I have a couple of 1/48 scale model of the Arado 234 Blitz. I am interested in it's possible use as a launch platform for the Fieseler F1 103 flying bomb. I can't find any photos of this ever taking place but have found a







detailed drawing of what it might have looked like. Obviously some sort of mechanism was need to raise up the V1 so the tail was not blown off, but did it ever get to this stage or was it just theoretical. If not how did the pilot kick start the V1. I have a Revell 1/72 model that shows a V1 on the back of the Arado but there is no mechanism whatsoever suggested by this model. I have a Tamiya 1/48 scale Fieseler F1 103 model and would like to put the two together, but my main question is did it ever happen? Any thoughts or possible details would be very welcome.


----------



## Capt. Vick (Mar 11, 2016)

It was just a dream my friend.


----------



## stona (Mar 11, 2016)

Arado made several proposals for various 'Mistel' composite aircraft, the first in September 1944 for an Arado 234 upper, piloted component and a purpose built lower component given the designation E 377. This came to nothing, the project was abandoned in February 1945 before any prototypes were built..

The proposal for a Fi 103(V-1) mounted above an Arado 234 was named 'Huckepack' and dates from October 1944. Air launched V-1s had been used against Britain in the second half of 1944, launched by the He 111s of KG 3 and KG 53. The Arado 234 was seen as a much more effective means of launching the attacks and evading the RAF's fighters. The Fi 103 was to be raised clear of the Arado for launch using a hydraulic system but how this was to operate is not known. The project never got beyond the conceptual design phase.

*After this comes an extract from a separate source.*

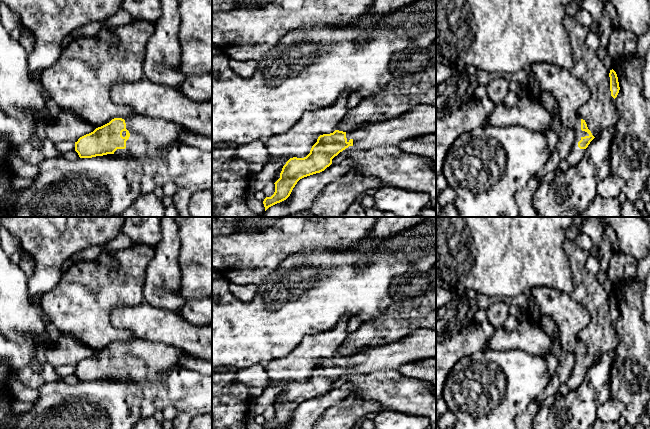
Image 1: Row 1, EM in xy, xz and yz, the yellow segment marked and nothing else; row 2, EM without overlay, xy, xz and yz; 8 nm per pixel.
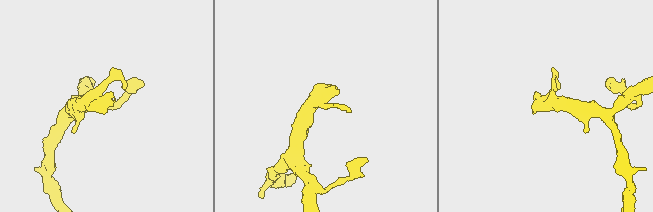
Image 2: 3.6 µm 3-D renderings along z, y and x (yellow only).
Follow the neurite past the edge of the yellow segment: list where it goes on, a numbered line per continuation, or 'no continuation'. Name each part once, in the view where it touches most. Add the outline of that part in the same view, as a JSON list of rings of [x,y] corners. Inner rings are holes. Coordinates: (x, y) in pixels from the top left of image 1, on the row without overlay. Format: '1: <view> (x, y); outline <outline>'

The Mistel concept really caught on in Germany late in the war. Fiesler proposed another composite with and Fi 103 (V-1) attached below a Fw 190 A-8, the whole ensemble would take off from a specially designed trolley.This too never got off the paper it was proposed on.

Cheers

Steve


----------



## Alan Lord (Mar 12, 2016)

Thanks Steve
Like so many Luftwaffe concepts it's sometimes difficult to know if anything really was ever built. However it might be interesting to model what the concept would have looked like had it been built. I have two 1/48 scale model and a V1 so I think I'll try it. Thanks for your information
Alan


----------



## stona (Mar 12, 2016)

Alan Lord said:


> Thanks Steve
> Like so many Luftwaffe concepts it's sometimes difficult to know if anything really was ever built. However it might be interesting to model what the concept would have looked like had it been built. I have two 1/48 scale model and a V1 so I think I'll try it. Thanks for your information
> Alan



I think it's a great project. You'll probably have to invent the lifting system for the V-1 launch, because I'm not sure that the Germans did 
Cheers
Steve


----------



## fubar57 (Mar 16, 2016)

There was a trial with the Blohm & Voss BV 143 using a set-up similar to the bottom drawing.






Geo


----------



## Wurger (Mar 16, 2016)




----------